- Text shown:
%%
Abrams received 720,873 votes during this primary, 167,423 more than the combined total of 553,450 votes she and rival Stacey Evans received in the 2018 Democratic primary. Democrats cast 30 percent more primary votes for governor this year than four years ago. Yet Abrams insists this proves nothing: “What is happening is that people are looking at one metric and trying to extrapolate an entire narrative and the narrative is very clear: voter suppression is not about stopping voting, it is about impeding certain voters from participating.” Why is Abrams so reluctant to accept the glad news? The primary turnout indicates that Democratic voters are far less enthusiastic about casting ballots than their GOP counterparts.
A comparison of party totals for their respective primaries tells you all you need to know: The 720,873 votes cast in the Democratic gubernatorial primary fell 479,523 short of the 1,200,396 votes cast in the Republican primary. Brian Kemp alone garnered 884,768 votes, 23 percent more than the Democratic total. The respective Senate primaries produced similarly bad news for the Democrats. The Democrat candidates, including incumbent Raphael Warnock, received a total of 725,211 votes. The GOP slate received a total of 1,174,446 votes. Herschel Walker alone garnered 801,112, 11 percent more than the Democratic total. The source of Democratic apathy isn’t difficult to find. It lives in Washington, as the New York Times explains:
Democrats were excited for Stacey Abrams, the former state legislator and voting-rights activist, to jump into the 2022 governor’s race, promising a potential rematch of the 2018 contest she only narrowly lost. Mr. Warnock has emerged not only as a compelling speaker but also as one of his party’s strongest fund-raisers. Yet the growing fear for Democrats is that even the strongest candidates and recruits can outrun President Biden’s wheezing approval ratings by only so much, and are at risk of getting washed away in a developing red wave.
%%
- Problems to work on:
**1)** According to the Georgia primary passage, how many votes did Herschel Walker receive?
**2)** Write out the stretch of the Georgia primary passage from "Abrams received 720,873" through "their GOP counterparts.".
**3)** Pick up the Georgia primary passage after its final sentence and keep writing.
Nothing in the listing is needed for this work.

- Data for review:
%%
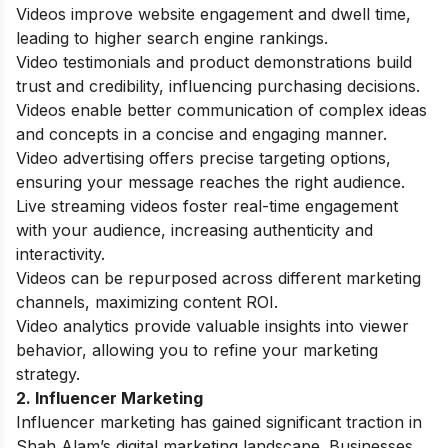
Videos improve website engagement and dwell time,
leading to higher search engine rankings.
Video testimonials and product demonstrations build
trust and credibility, influencing purchasing decisions.
Videos enable better communication of complex ideas
and concepts in a concise and engaging manner.
Video advertising offers precise targeting options,
ensuring your message reaches the right audience.
Live streaming videos foster real-time engagement
with your audience, increasing authenticity and
interactivity.
Videos can be repurposed across different marketing
channels, maximizing content ROI.
Video analytics provide valuable insights into viewer
behavior, allowing you to refine your marketing
strategy.
2. Influencer Marketing
Influencer marketing has gained significant traction in
Shah Alam’s digital marketing landscape. Businesses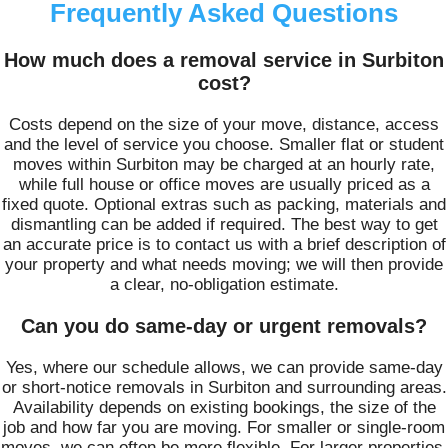
Frequently Asked Questions
How much does a removal service in Surbiton
cost?
Costs depend on the size of your move, distance, access
and the level of service you choose. Smaller flat or student
moves within Surbiton may be charged at an hourly rate,
while full house or office moves are usually priced as a
fixed quote. Optional extras such as packing, materials and
dismantling can be added if required. The best way to get
an accurate price is to contact us with a brief description of
your property and what needs moving; we will then provide
a clear, no-obligation estimate.
Can you do same-day or urgent removals?
Yes, where our schedule allows, we can provide same-day
or short-notice removals in Surbiton and surrounding areas.
Availability depends on existing bookings, the size of the
job and how far you are moving. For smaller or single-room
moves, we can often be more flexible. For larger properties,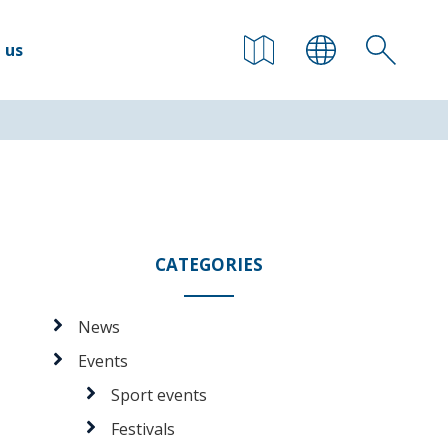
 us
CATEGORIES
News
Events
Sport events
Festivals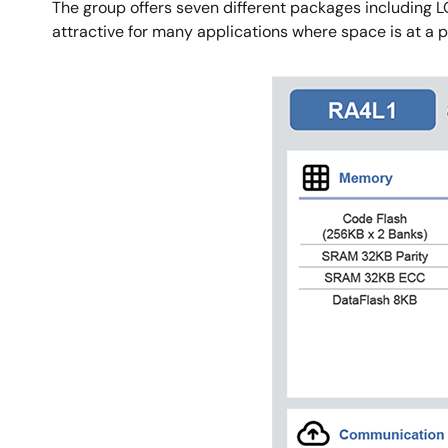
The group offers seven different packages including
attractive for many applications where space is at a 
Image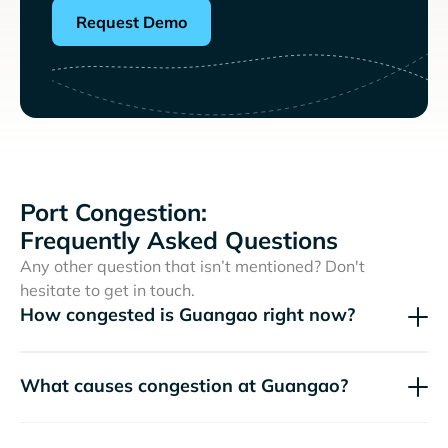
Request Demo
Port Congestion:
Frequently Asked Questions
Any other question that isn’t mentioned? Don't
hesitate to get in touch.
How congested is Guangao right now?
What causes congestion at Guangao?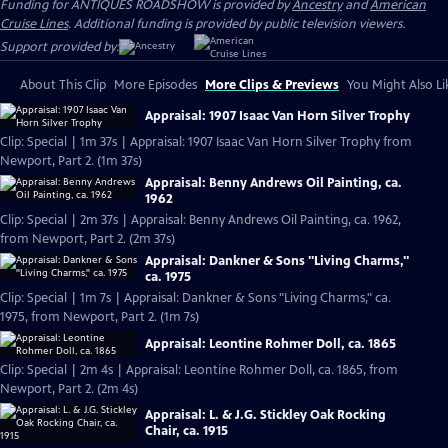
Funding for ANTIQUES ROADSHOW is provided by
Ancestry
and
American
Cruise Lines
. Additional funding is provided by public television viewers.
Support provided by:
About This Clip
More Episodes
More Clips & Previews
You Might Also Li
Appraisal: 1907 Isaac Van Horn Silver Trophy
Clip: Special | 1m 37s | Appraisal: 1907 Isaac Van Horn Silver Trophy from
Newport, Part 2. (1m 37s)
Appraisal: Benny Andrews Oil Painting, ca.
1962
Clip: Special | 2m 37s | Appraisal: Benny Andrews Oil Painting, ca. 1962,
from Newport, Part 2. (2m 37s)
Appraisal: Dankner & Sons "Living Charms,"
ca. 1975
Clip: Special | 1m 7s | Appraisal: Dankner & Sons "Living Charms," ca.
1975, from Newport, Part 2. (1m 7s)
Appraisal: Leontine Rohmer Doll, ca. 1865
Clip: Special | 2m 4s | Appraisal: Leontine Rohmer Doll, ca. 1865, from
Newport, Part 2. (2m 4s)
Appraisal: L. & J.G. Stickley Oak Rocking
Chair, ca. 1915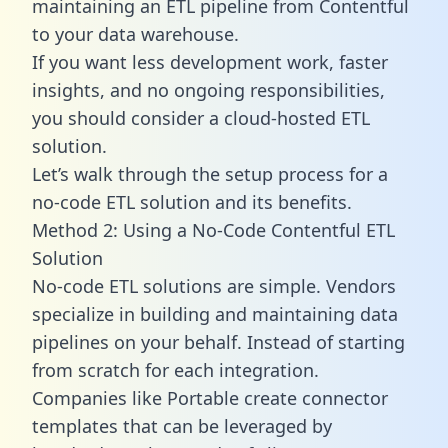
maintaining an ETL pipeline from Contentful
to your data warehouse.
If you want less development work, faster
insights, and no ongoing responsibilities,
you should consider a cloud-hosted ETL
solution.
Let’s walk through the setup process for a
no-code ETL solution and its benefits.
Method 2: Using a No-Code Contentful ETL
Solution
No-code ETL solutions are simple. Vendors
specialize in building and maintaining data
pipelines on your behalf. Instead of starting
from scratch for each integration.
Companies like Portable create
connector
templates
that can be leveraged by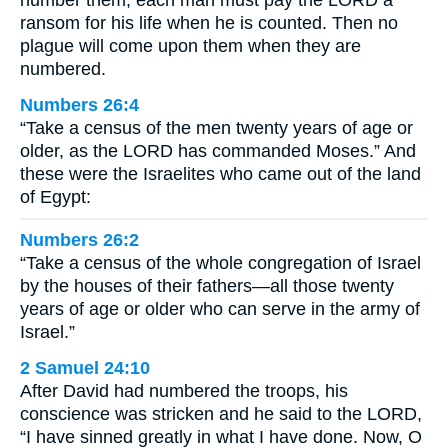
number them, each man must pay the LORD a
ransom for his life when he is counted. Then no
plague will come upon them when they are
numbered.
Numbers 26:4
“Take a census of the men twenty years of age or
older, as the LORD has commanded Moses.” And
these were the Israelites who came out of the land
of Egypt:
Numbers 26:2
“Take a census of the whole congregation of Israel
by the houses of their fathers—all those twenty
years of age or older who can serve in the army of
Israel.”
2 Samuel 24:10
After David had numbered the troops, his
conscience was stricken and he said to the LORD,
“I have sinned greatly in what I have done. Now, O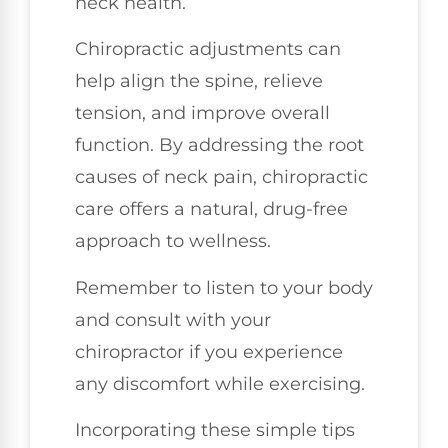
neck health.
Chiropractic adjustments can
help align the spine, relieve
tension, and improve overall
function. By addressing the root
causes of neck pain, chiropractic
care offers a natural, drug-free
approach to wellness.
Remember to listen to your body
and consult with your
chiropractor if you experience
any discomfort while exercising.
Incorporating these simple tips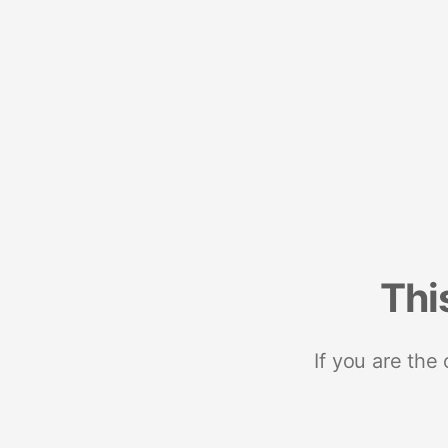
Thi
If you are the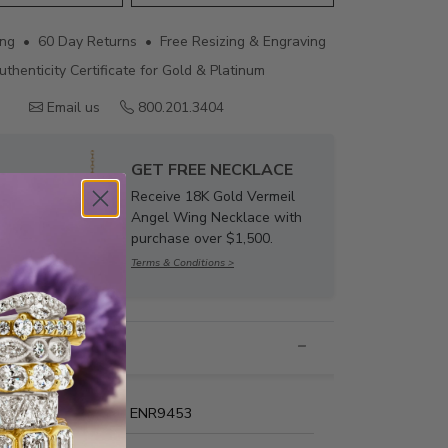
ing • 60 Day Returns • Free Resizing & Engraving
uthenticity Certificate for Gold & Platinum
Email us
800.201.3404
GET FREE NECKLACE
Receive 18K Gold Vermeil
Angel Wing Necklace with
purchase over $1,500.
Terms & Conditions >
nformation
Name:
ENR9453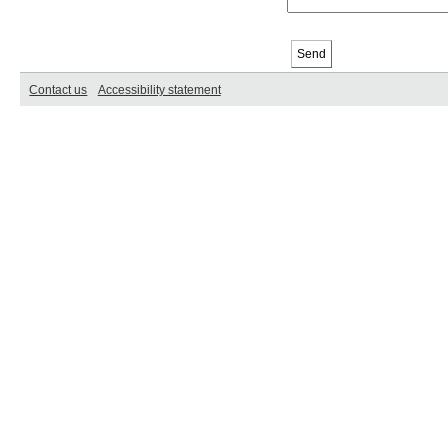
Contact us
Accessibility statement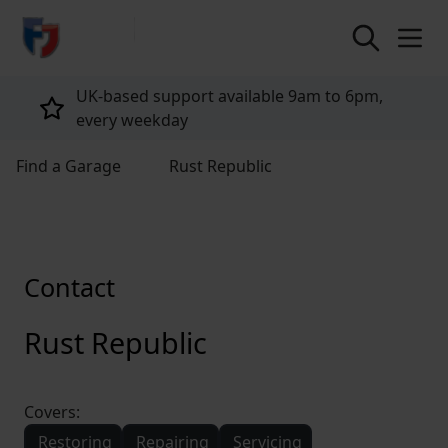
return to home page
UK-based support available 9am to 6pm,
every weekday
Find a Garage
Rust Republic
Contact
Rust Republic
Covers:
Restoring
Repairing
Servicing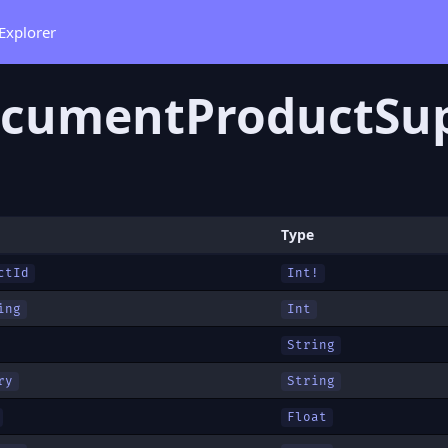
Explorer
cumentProductSup
Type
ctId
Int!
ing
Int
String
ry
String
Float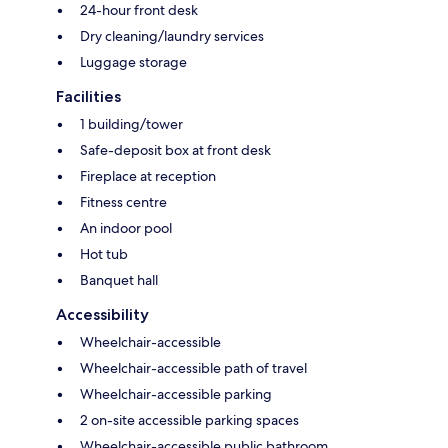
24-hour front desk
Dry cleaning/laundry services
Luggage storage
Facilities
1 building/tower
Safe-deposit box at front desk
Fireplace at reception
Fitness centre
An indoor pool
Hot tub
Banquet hall
Accessibility
Wheelchair-accessible
Wheelchair-accessible path of travel
Wheelchair-accessible parking
2 on-site accessible parking spaces
Wheelchair-accessible public bathroom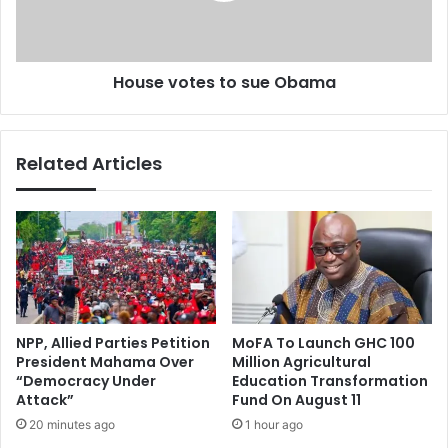
a
o
c
t
k
e
House votes to sue Obama
S
s
a
t
m
o
i
s
Related Articles
K
u
h
e
e
O
d
b
i
a
r
m
a
a
’
s
NPP, Allied Parties Petition
MoFA To Launch GHC 100
d
President Mahama Over
Million Agricultural
e
“Democracy Under
Education Transformation
a
Attack”
Fund On August 11
l
20 minutes ago
1 hour ago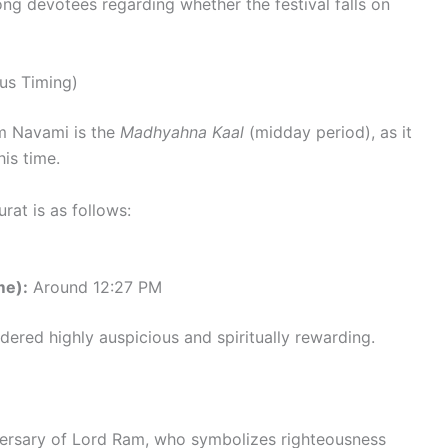
ong devotees regarding whether the festival falls on
us Timing)
m Navami is the
Madhyahna Kaal
(midday period), as it
is time.
at is as follows:
me):
Around 12:27 PM
idered highly auspicious and spiritually rewarding.
versary of Lord Ram, who symbolizes righteousness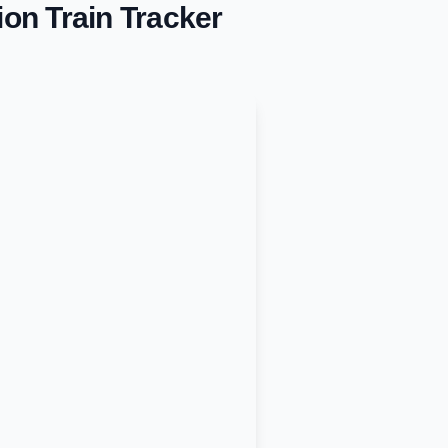
ion
Train Tracker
%%
- Responses to the tasks:
**1)** 801,112

**2)**
Abrams received 720,873 votes during this primary, 167,423 more than the combined total of 553,450 votes she and rival Stacey Evans received in the 2018 Democratic primary. Democrats cast 30 percent more primary votes for governor this year than four years ago. Yet Abrams insists this proves nothing: “What is happening is that people are looking at one metric and trying to extrapolate an entire narrative and the narrative is very clear: voter suppression is not about stopping voting, it is about impeding certain voters from participating.” Why is Abrams so reluctant to accept the glad news? The primary turnout indicates that Democratic voters are far less enthusiastic about casting ballots than their GOP counterparts.

**3)**
Not only are Democrats fighting headwinds created by Biden’s blunders, they are carrying a lot of their own baggage. Abrams, for example, has consistently refused to concede that she lost Georgia’s 2018 gubernatorial race: “We had this little election back in 2018. And despite the final tally and the inauguration and the situation we find ourselves in, I do have a very affirmative statement to make. We won.” She also shoved her foot in her mouth last weekend: “I am tired of hearing about how we’re the best state in the country to do business when we are the worst state in the country to live.” Abrams tried to clean up that mess, of course, but it reminded a lot of Georgia voters that she isn’t actually a native of the state.
The media portrays Georgia’s gubernatorial election as an epic rematch, but the playing field has changed since 2018. While Stacey Abrams has leveraged her 2018 loss into fame and fortune, Gov. Kemp has been governing the state amidst a pandemic and an economic crisis created by inane Democratic policies. Moreover, not even the most delusional Democrat can label him a “Trumpist.” The worst Democratic attacks against him have been about the much-maligned election integrity bill he signed into law last year. For most Georgians, this is a feature rather than a bug. If the state’s Republicans can avoid a circular firing squad, Gov. Kemp will defeat Abrams by a lot more than 55,000 votes this time around.